しかし1586年(天正14年)に当時、坂本城主だった浅野長政が秀吉の命を受け、大津城を築城し居城を移したことにより廃城になりました。このとき坂本城の資材は大津城築城に使用されたといわれます。
この坂本城の廃城については、直前に大坂城の築城がはじまっており、坂本よりも大津のほうが東海道や淀川を通じた北国とのルートとして地理的に重要視されたことに加え、秀吉が1584年(天正12年)に山門復興を許可して山門(比叡山)に対する監視の必要性が薄くなったことが考えられます。
こうして坂本城は、築城から約15年で廃城となりました。
現在は坂本城のあったあたり2カ所に碑が建てられています。
ひとつは下阪本の旧北国海道沿い東南寺付近の石碑で、もうひとつは湖岸に作られた坂本城址公園の駐車場前に建てられている石碑です。この公園内には明智光秀像もあります。
また近くには「坂本城本丸跡」の石碑があります。
(国道161号線沿いの株式会社キーエンスの研修所入口にあります)
坂本城本丸跡
坂本城は、元亀2年(1571年)織田信長による山門(延暦寺)焼き討ちの後、明智光秀により東南寺川河口に築かれた水城としてよく知られている。
天正14年(1586年)大津城築城までの間栄えた城であり、当地の発掘調査ではじめて、坂本城本丸の石垣や石組井戸・礎石建物等が発見された。
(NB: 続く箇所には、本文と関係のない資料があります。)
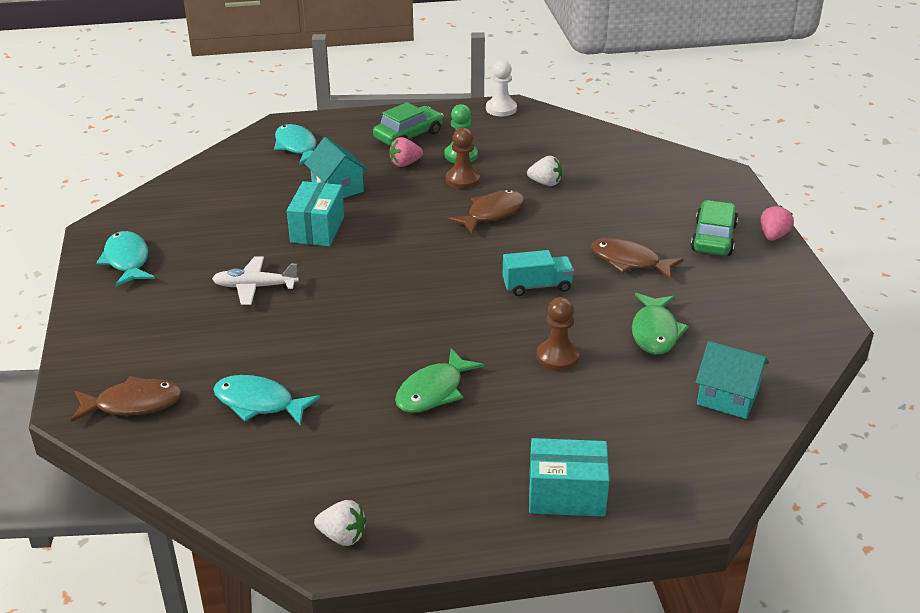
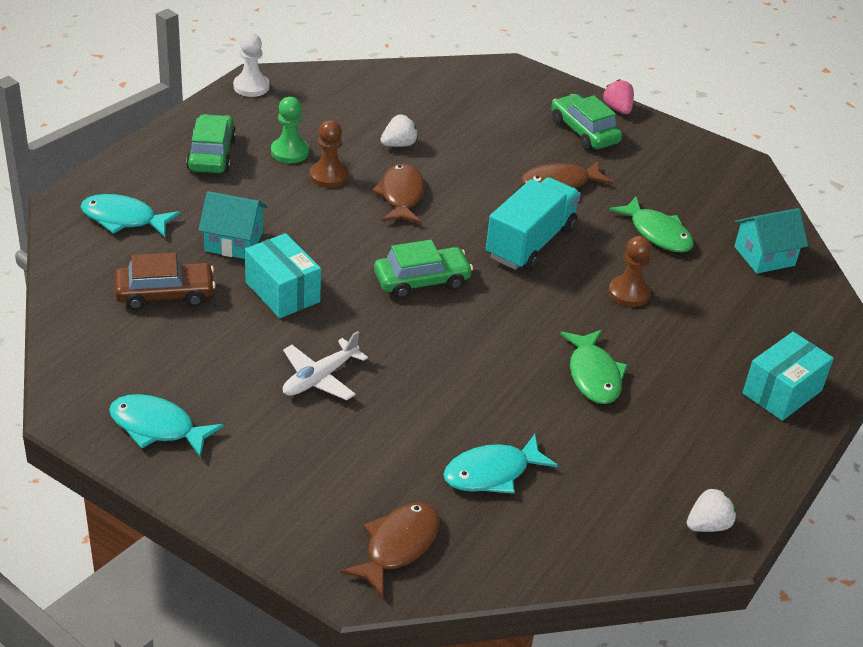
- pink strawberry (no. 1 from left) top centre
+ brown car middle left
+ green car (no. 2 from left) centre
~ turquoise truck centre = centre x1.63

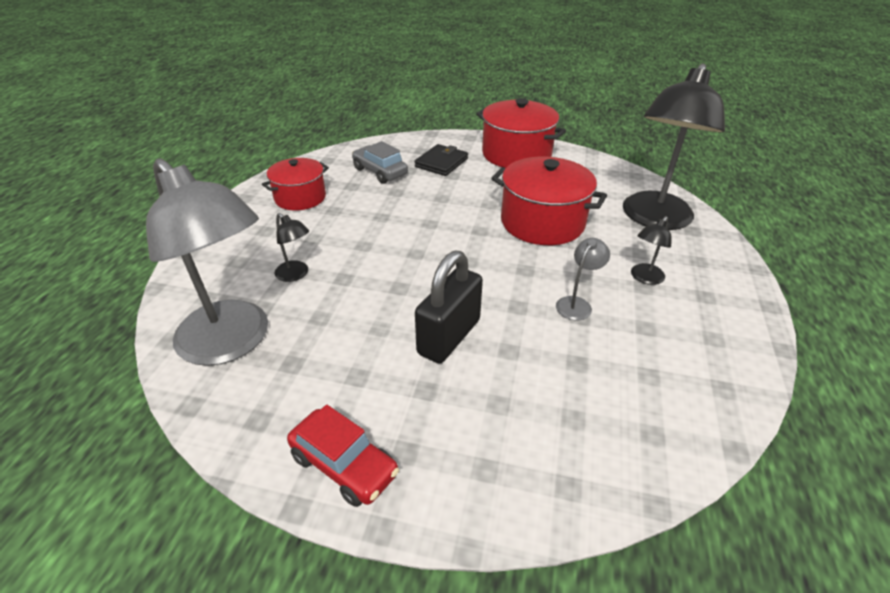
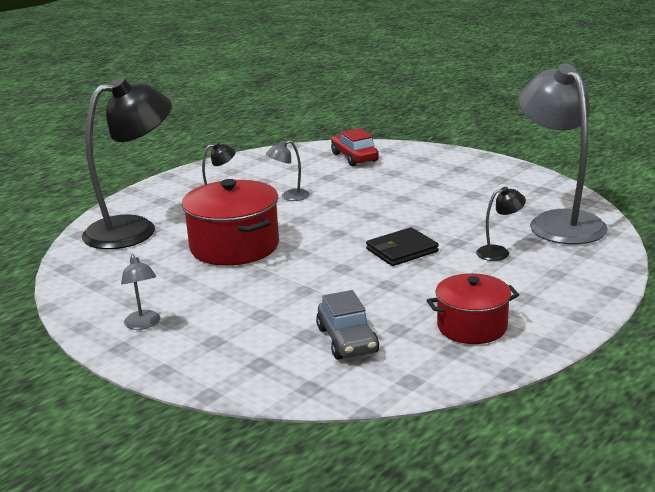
- black padlock centre
~ red car bottom centre to top centre
~ black wallet top centre to centre
~ red pot (no. 2 from left) top centre to grey lamp (no. 1 from left) middle left
~ black lamp (no. 1 from left in the first image) middle left = middle right 90 degrees clockwise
大津市教育委員会
わずか15年とはいえ、坂本城は明智光秀、丹羽長秀、杉原家次、浅野長政といった有名武将が城主を務めた城です。
現在、城郭の大半は宅地化されていますが、1979年(昭和54年)に行われた発掘調査では明智秀満が天守に火を放ち光秀の妻子もろとも落城したときのものと考えらる焼土層が発見されたり、本丸の石垣や石組井戸・礎石建物等が発見されました。
また、大量の瓦、壺、甕、碗、鉢、擂鉢、天目茶碗のほか、中国から輸入されたと思われる青磁、青白磁、白磁などの遺物が発掘されており、銭貨、鏡、刀装具、鋲などの金属製品も出土しています。
おそらく今後、坂本城であらたな発見はなさそうですが、琵琶湖の水位が下がったときにだけ見ることができる、湖岸の石垣はこのまま残してほしいですね。